== Excerpted records ==
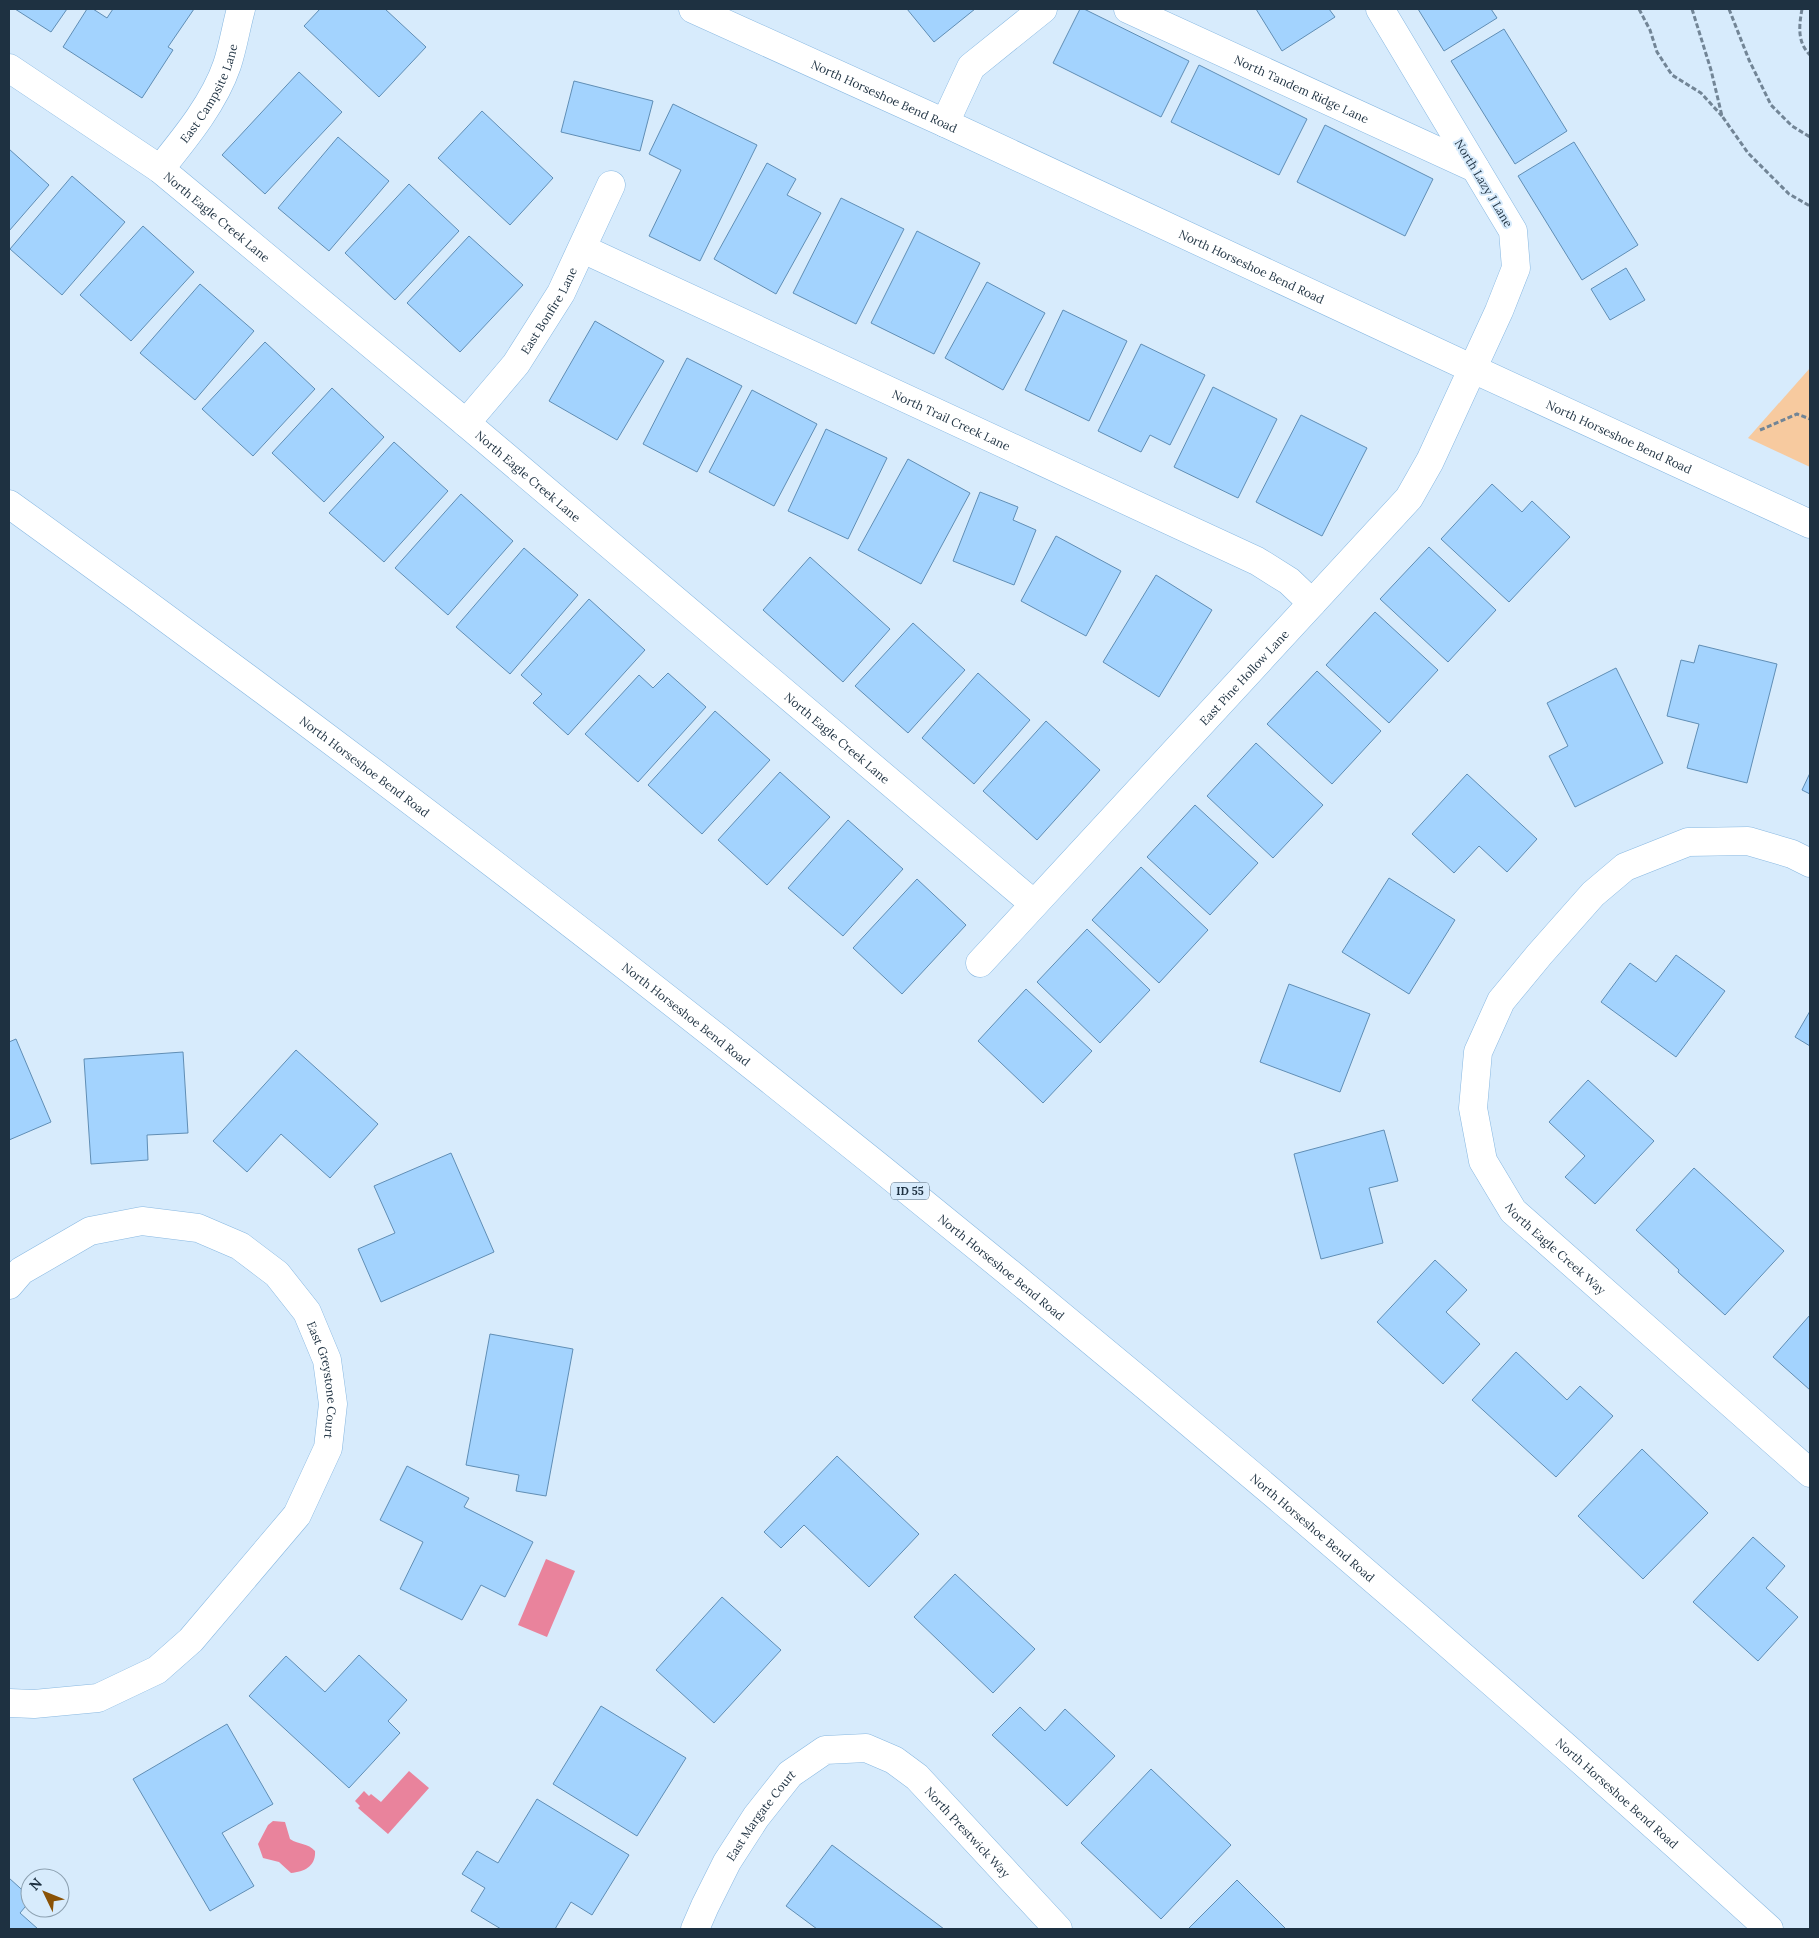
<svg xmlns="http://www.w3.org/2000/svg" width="1819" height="1938" font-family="Lora,serif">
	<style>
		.green { fill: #f7ca9f }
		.water { fill: #e9839c }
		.building { fill: #a3d3fe; stroke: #608eb5 }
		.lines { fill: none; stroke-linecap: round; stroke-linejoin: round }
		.minor-casing { stroke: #88b8e1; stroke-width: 29 }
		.highway-casing { stroke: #88b8e1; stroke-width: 29 }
		.path { stroke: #728596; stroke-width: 3; stroke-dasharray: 5 2.5; stroke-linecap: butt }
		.minor { stroke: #fff; stroke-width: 28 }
		.highway { stroke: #fff; stroke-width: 28 }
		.labels { text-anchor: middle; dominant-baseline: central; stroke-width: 4; stroke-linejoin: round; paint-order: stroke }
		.shield { fill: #d7ebfc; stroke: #566979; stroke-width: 1 }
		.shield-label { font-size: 11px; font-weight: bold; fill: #1e3141 }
		.street-label { font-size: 12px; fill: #1e3141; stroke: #d7ebfc }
	</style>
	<rect width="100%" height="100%" fill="#d7ebfc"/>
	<path class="green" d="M1810 368V467L1748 438Z"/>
	<path class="water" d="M546 1559 575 1571 547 1637 518 1625Z
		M409 1771 429 1788 388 1834 358 1808 360 1806 355 1801 364 1791 369 1796 371 1794 381 1802Z
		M273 1821 285 1822 290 1839C299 1845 308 1843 315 1851 316 1866 305 1872 291 1873L279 1862 263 1858 258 1844 268 1825Z"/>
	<path class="building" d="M15 9H67L51 32Z
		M87 9H93L107 18 113 9H194L168 47 173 50 142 98 63 47Z
		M320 9H385L426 47 379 97 304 26Z
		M907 9H975L934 42Z
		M1080 9H1084L1189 61 1161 117 1053 63Z
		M1256 9H1329L1335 17 1282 51Z
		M1418 9H1491L1497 18 1444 51Z
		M1504 29 1567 131 1515 164 1451 61Z
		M1199 65 1307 119 1279 175 1171 122Z
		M299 72 342 112 265 194 222 155Z
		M574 81 653 101 640 151 561 132Z
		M673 104 757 145 700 261 649 236 681 170 649 154Z
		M482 111 553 178 510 225 438 158Z
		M1325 125 1433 179 1405 236 1297 182Z
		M338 137 389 181 329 251 278 208Z
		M1574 142 1638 245 1582 280 1518 176Z
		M9 149 49 185 9 231Z
		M767 163 796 179 787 195 821 213 776 294 714 259Z
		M72 176 125 222 62 295 10 249Z
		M409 184 459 231 395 300 345 253Z
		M841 198 904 229 856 324 793 293Z
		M143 226 194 272 131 341 80 295Z
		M917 231 980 263 934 354 871 323Z
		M469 236 523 285 460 352 407 303Z
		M1626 268 1645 300 1610 320 1591 289Z
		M987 282 1045 313 1003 390 945 358Z
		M200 284 254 331 195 400 140 353Z
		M1063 310 1127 341 1089 421 1025 390Z
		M595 321 664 361 617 440 549 401Z
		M265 342 315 389 253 456 202 409Z
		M1141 344 1205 375 1170 445 1150 435 1141 452 1098 431Z
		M687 358 742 386 697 472 643 444Z
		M1213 387 1277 419 1238 498 1174 467Z
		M332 388 384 437 324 502 272 453Z
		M752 390 817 424 774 506 709 472Z
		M1301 415 1367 448 1322 536 1256 502Z
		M826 429 887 458 848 539 788 511Z
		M394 442 448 491 384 562 329 513Z
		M908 459 970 493 921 584 858 550Z
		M1492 484 1522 512 1532 501 1570 537 1509 602 1441 539Z
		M980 492 1018 507 1013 520 1036 530 1014 585 953 561Z
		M461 494 513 541 448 615 395 568Z
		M1056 536 1121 571 1086 636 1021 601Z
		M1429 547 1496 610 1448 662 1380 599Z
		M524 548 578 595 510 674 456 627Z
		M810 557 890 629 843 682 763 610Z
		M1156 575 1212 610 1159 697 1103 662Z
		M589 599 645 650 568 735 533 703 542 694 521 675Z
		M1375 612 1438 670 1389 723 1326 665Z
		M913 623 965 670 908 733 855 686Z
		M1699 645 1777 664 1747 783 1687 768 1699 724 1667 716 1681 660 1694 663Z
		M1616 668 1663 763 1575 807 1549 756 1568 746 1547 703Z
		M1317 671 1381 731 1332 784 1267 724Z
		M668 673 706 707 638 782 585 734 639 675 653 688Z
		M978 673 1030 720 974 784 922 738Z
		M715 711 770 760 702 834 648 785Z
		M1046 721 1100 770 1037 840 983 791Z
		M1256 743 1323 805 1273 858 1207 796Z
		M780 772 830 817 767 885 718 840Z
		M1810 773V794L1802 790Z
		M1467 774 1537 839 1507 872 1479 846 1454 873 1412 834Z
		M1195 805 1258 863 1210 915 1147 857Z
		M848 820 903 869 843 936 788 888Z
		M1141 867 1208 930 1159 983 1092 920Z
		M1389 878 1455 920 1409 994 1342 952Z
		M917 879 966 925 902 994 853 948Z
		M1087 929 1150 990 1100 1043 1037 982Z
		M1676 955 1725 991 1676 1057 1601 1002 1630 963 1656 982Z
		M1289 984 1370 1014 1340 1092 1260 1062Z
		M1026 989 1092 1051 1043 1103 978 1041Z
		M1810 1011V1046L1795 1037Z
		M16 1039 51 1122 9 1140V1042Z
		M296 1050 378 1124 330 1178 281 1134 247 1172 213 1141Z
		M183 1052 188 1133 147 1135 148 1160 91 1164 84 1059Z
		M1588 1080 1654 1141 1595 1204 1565 1177 1585 1156 1549 1122Z
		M1384 1130 1398 1181 1369 1188 1383 1243 1321 1259 1294 1154Z
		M451 1153 494 1252 381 1302 358 1249 395 1233 374 1186Z
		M1694 1168 1784 1251 1725 1315 1678 1272 1679 1270 1636 1230Z
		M1435 1260 1467 1290 1446 1312 1480 1344 1443 1384 1377 1322Z
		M1810 1315V1390L1773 1357Z
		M490 1334 573 1349 546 1496 516 1491 519 1475 466 1465Z
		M1516 1352 1567 1400 1580 1386 1613 1416 1556 1477 1472 1400Z
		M1642 1449 1708 1513 1643 1579 1578 1516Z
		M837 1456 919 1534 869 1587 804 1525 781 1548 764 1532Z
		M407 1466 469 1498 464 1507 533 1542 505 1597 481 1585 462 1620 400 1589 423 1542 380 1520Z
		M1753 1537 1785 1566 1766 1588 1798 1617 1758 1661 1693 1602Z
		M955 1574 1035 1649 993 1693 914 1617Z
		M722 1597 781 1650 714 1723 656 1670Z
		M359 1655 407 1700 388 1721 400 1733 349 1788 249 1696 286 1656 325 1692Z
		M601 1706 686 1758 637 1836 553 1784Z
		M1020 1707 1045 1731 1065 1709 1115 1756 1067 1806 992 1735Z
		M227 1724 273 1804 222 1833 254 1886 210 1911 133 1779Z
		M1151 1769 1231 1845 1161 1919 1081 1843Z
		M537 1799 629 1855 592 1915 571 1902 555 1929H501L471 1911 485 1888 462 1874 477 1851 498 1863Z
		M832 1845 944 1929H817L786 1906Z
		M9 1878 30 1897V1901L20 1913 38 1929H9Z
		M1237 1880 1286 1929H1188Z"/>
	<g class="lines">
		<defs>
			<g id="minor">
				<path id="s1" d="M693 9 945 123 1473 369 1810 524"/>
				<path id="s2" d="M1128 9 1475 168"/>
				<path id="s3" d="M9 68 160 169 466 423 1034 904"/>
				<path d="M945 123 971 67 1043 9"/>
				<path id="s4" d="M160 169C185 138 214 103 227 65 233 47 236 27 241 9"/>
				<path id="s5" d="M583 249 1257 561 1289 581 1312 603"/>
				<path id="s6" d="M466 423 516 364 561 293 611 185"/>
				<path id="s7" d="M1810 863 1792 854 1748 841 1688 842 1625 867 1593 894 1539 955 1501 1001 1478 1052 1473 1108 1483 1161 1513 1211 1810 1473"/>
				<path id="s8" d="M980 963 1409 498 1430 461 1499 311 1516 268 1513 231 1380 9"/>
				<path id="s9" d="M9 1285 21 1271 90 1231 142 1221 198 1228 240 1246 277 1274 307 1312 327 1360 333 1404 328 1448 297 1515 191 1640 157 1670 98 1698 34 1704 9 1703"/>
				<path id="s10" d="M695 1929 705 1906 727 1862 756 1817 790 1774 825 1750 866 1748 894 1760 917 1777 1058 1929"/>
			</g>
			<g id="highway">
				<path id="s11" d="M9 504C622 945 1210 1421 1769 1929"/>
			</g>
		</defs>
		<use href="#minor" class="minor-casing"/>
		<use href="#highway" class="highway-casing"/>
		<path class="path" d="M1639 9 1650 30 1657 52 1672 75 1701 93 1722 116
			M1692 9 1711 70 1722 116 1748 153 1789 194 1810 206
			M1729 9 1749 60 1771 105 1792 126 1810 137
			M1802 9C1799 26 1797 42 1810 55
			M1760 430 1797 414 1810 419"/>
		<use href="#minor" class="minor"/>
		<use href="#highway" class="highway"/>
	</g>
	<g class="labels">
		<rect class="shield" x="891" y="1182.5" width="38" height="17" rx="4"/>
		<g class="shield-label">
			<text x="910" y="1191">ID 55</text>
		</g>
		<g class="street-label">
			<text stroke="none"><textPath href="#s2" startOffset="191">North Tandem Ridge Lane</textPath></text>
			<text stroke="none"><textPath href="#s4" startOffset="91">East Campsite Lane</textPath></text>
			<text stroke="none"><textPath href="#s1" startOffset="210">North Horseshoe Bend Road</textPath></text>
			<text transform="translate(1484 183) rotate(59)">North Lazy J Lane</text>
			<text stroke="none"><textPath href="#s3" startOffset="256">North Eagle Creek Lane</textPath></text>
			<text stroke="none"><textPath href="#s1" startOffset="615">North Horseshoe Bend Road</textPath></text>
			<text stroke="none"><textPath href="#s6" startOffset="140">East Bonfire Lane</textPath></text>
			<text stroke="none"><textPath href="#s5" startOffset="406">North Trail Creek Lane</textPath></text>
			<text stroke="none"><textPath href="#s1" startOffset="1020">North Horseshoe Bend Road</textPath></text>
			<text stroke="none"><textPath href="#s3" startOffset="661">North Eagle Creek Lane</textPath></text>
			<text stroke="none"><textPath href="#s8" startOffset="389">East Pine Hollow Lane</textPath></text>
			<text stroke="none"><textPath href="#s3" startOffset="1066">North Eagle Creek Lane</textPath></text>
			<text stroke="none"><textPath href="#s11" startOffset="442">North Horseshoe Bend Road</textPath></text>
			<text stroke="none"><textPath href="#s11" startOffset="848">North Horseshoe Bend Road</textPath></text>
			<text stroke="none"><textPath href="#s7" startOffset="658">North Eagle Creek Way</textPath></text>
			<text stroke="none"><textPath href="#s11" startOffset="1252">North Horseshoe Bend Road</textPath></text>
			<text stroke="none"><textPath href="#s9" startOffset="419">East Greystone Court</textPath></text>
			<text stroke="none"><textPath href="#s11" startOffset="1658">North Horseshoe Bend Road</textPath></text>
			<text stroke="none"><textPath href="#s11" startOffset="2062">North Horseshoe Bend Road</textPath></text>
			<text stroke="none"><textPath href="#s10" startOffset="132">East Margate Court</textPath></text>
			<text stroke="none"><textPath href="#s10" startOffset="400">North Prestwick Way</textPath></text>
		</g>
	</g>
	<rect width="1819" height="1938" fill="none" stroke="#1e3141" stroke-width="20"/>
	<g transform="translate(45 1893) rotate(313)"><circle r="24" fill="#d7ebfc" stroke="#8da1b1"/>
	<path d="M0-4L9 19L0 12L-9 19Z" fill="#8a5206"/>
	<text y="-8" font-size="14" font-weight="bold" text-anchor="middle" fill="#1e3141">N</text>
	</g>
</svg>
===
Problem to solve
Each line of the entries holding the string "labels" should be found and copied.

Answer box
		.labels { text-anchor: middle; dominant-baseline: central; stroke-width: 4; stroke-linejoin: round; paint-order: stroke }
	<g class="labels">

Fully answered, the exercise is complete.